Le jeudi 18 juin 2015, avec la bénédiction de Son Éminence l’Archevêque Job de Telmessos, a eu lieu la rencontre annuelle du Doyenné d’Italie de notre archevêché dans les locaux de l’ermitage de Saint-Donat (à Côme), où on est en train de se développer une nouvelle communauté du Doyenné. Tous les prêtres et la grande partie du clergé du Doyenné y ont participé, ainsi que certaines épouses de prêtres, acolytes accompagnant les prêtres et nombreux fidèles de l’ermitage de Saint-Donat et d’autres paroisses.

La rencontre a débuté par la concélébration de la Divine Liturgie, après laquelle fut partagé un repas fraternel dans le jardin de l’ermitage, organisé par les membres de la communauté. La réunion du clergé s’est déroulée ensuite dans les anciens locaux du monastère. L’acolyte de la paroisse de Rome, Raffaele Guerra, fut élu secrétaire de l’assemblée. En premier lieu, les nouveaux membres du Doyenné ont été présentés et chaque recteur a fait un rapport sur la situation particulière de sa propre paroisse, surtout à propos de projets en cours de réalisation et à venir.

Pour illustrer l’histoire et l’identité de l’Exarchat aux nouveaux membres du Doyenné, un débat animé par le Doyen, l’Archiprêtre Serge Mainoldi, a porté sur la réception des directives du Concile de Moscou (1917-1918) dans l’Archevêché des Églises Russes en Europe Occidentale. Ont été présentées les positions des théologiens les plus significatifs de l’Institut Saint-Serge (Antoine Kartachov, P. Nicolas Afanasiev, P. Alexandre Schmemann, P. Jean Meyendorff) qui avaient pour leur part souligné l’esprit de politisation qui pénétrait la société russe à l’époque du Concile, de quoi découlaient leurs observations - qui sont toujours valides - sur la réception ecclésiale adéquate des prescriptions conciliaires, en particulier sur le rôle des laïcs, qui doit être celui de co-liturges mais pas de co-administrateurs ou de co-enseignants de l’Église. La discussion s’est donc concentré sur l’ecclésiologie eucharistique, qui est un autre héritage remarquable de l’Institut Saint-Serge et un aspect central dans la tradition de l’Exarchat. On a réfléchi sur le fait qu’une ecclésiologie eucharistique ne peut pas être en contradiction avec l’ecclésiologie hiérarchique, qui est fondée sur la primauté de l’évêque dans l’Église locale. Le Doyen a donc rappelé certains des aspects historiques de l’ecclésiologie hiérarchique et du rapport fondamental qu’elle établit entre l’évêque et l’eucharistie.
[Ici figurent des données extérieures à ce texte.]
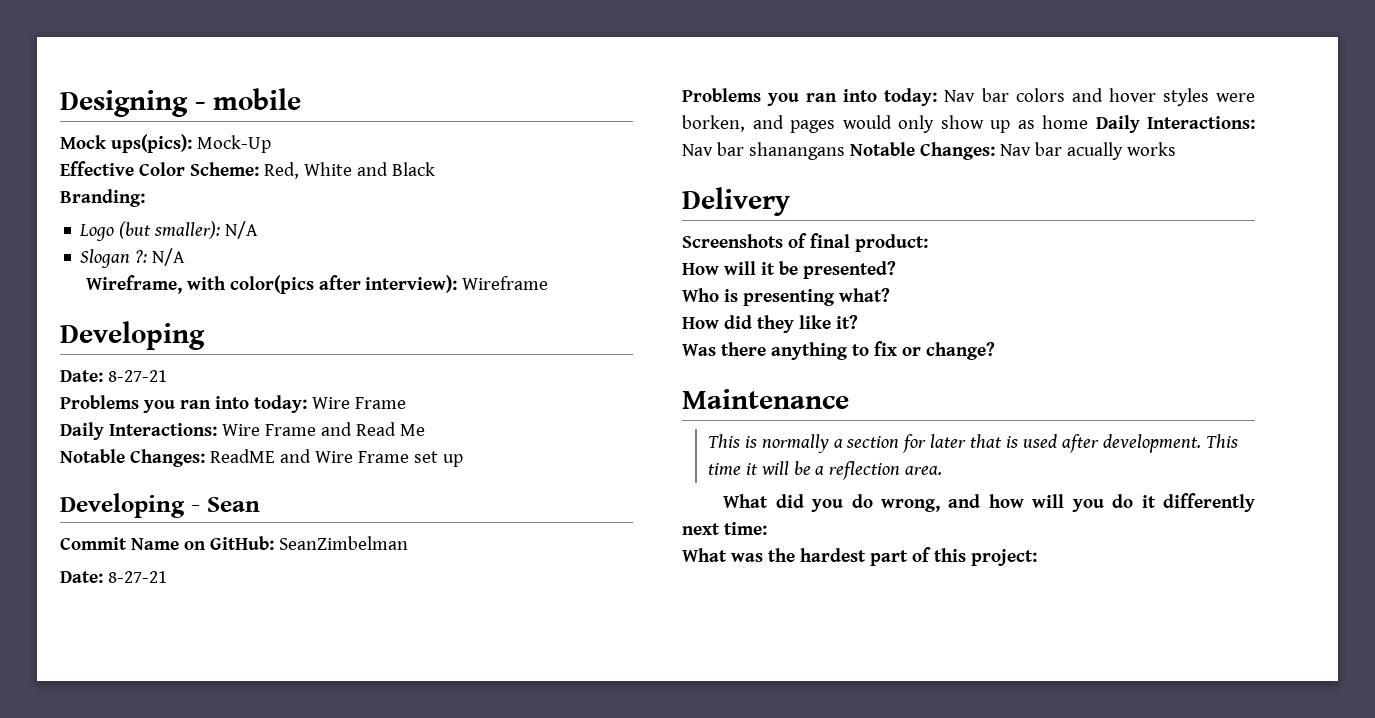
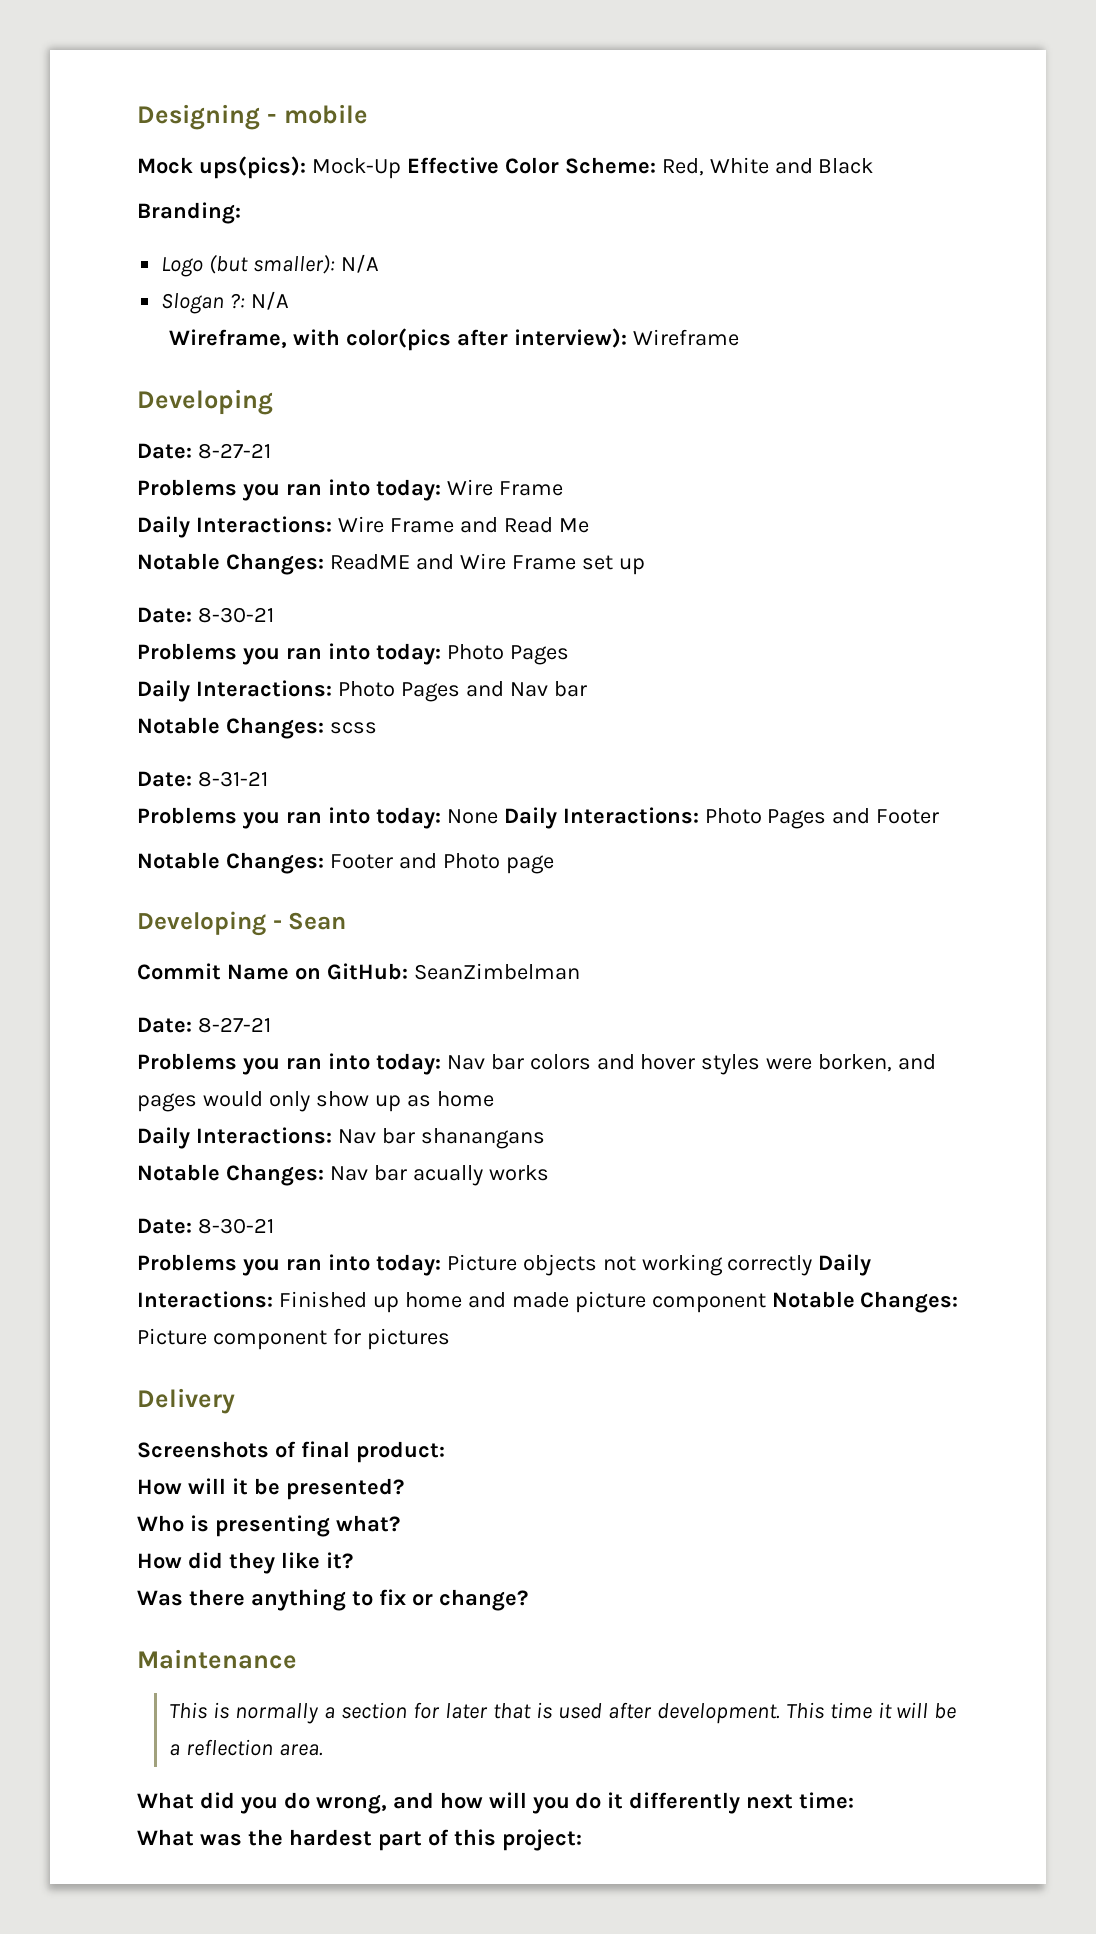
(271, 144) // -> (401, 168) none
(463, 460) none -> [137,607,274,623] [137,643,569,665] [137,680,587,702] [137,717,377,739] [137,771,268,787] [137,807,940,829] [137,852,554,874] // Date: 8-30-21 // Problems you ran into today: Photo Pages // Daily Interactions: Photo Pages and Nav bar // Notable Changes: scss // Date: 8-31-21 // Problems you ran into today: None Daily Interactions: Photo Pages and Footer // Notable Changes: Footer and Photo page
(1088, 122) none -> (494, 1099) //
(845, 151) none -> (545, 1138) //
(1176, 149) none -> [137,1218,274,1234] [137,1254,872,1276] [137,1291,959,1313] [137,1328,450,1350] // Date: 8-30-21 // Problems you ran into today: Picture objects not working correctly Daily Interactions: Finished up home and made picture component Notable Changes: Picture component for pictures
De là ont aussi été discutées les contestations envers le Patriarcat œcuménique et l’Archevêque provenant de certains membres de l’Exarchat et, en particulier, la récente déclaration de l’Institut Saint-Serge. Tous les participants de l’assemblée ont exprimé leur grande préoccupation pour cette situation et ont souligné le fait que l’unité entre l’Institut et l’Archevêché ne peut aucunement être discutée, car une organisation différente de l’Institut contredirait son histoire et sa mission ecclésiale. Beaucoup parmi les prêtres ont exprimé leur déception quant aux attaques ad personam dirigées envers l’Archevêque avec des tons et des modalités inacceptables pour ceux qui se professent membres de l’Église.

La discussion s’est poursuivie sur deux autres points : l’organisation et la tenue desregistres des baptêmes, des mariages et des funérailles et, pour terminer, le catalogage des biens de chaque paroisse. Chaque recteur s’occupera de la numérisation des archives paroissiales afin de combler les lacunes des années précédentes dans les archives de l’archevêché.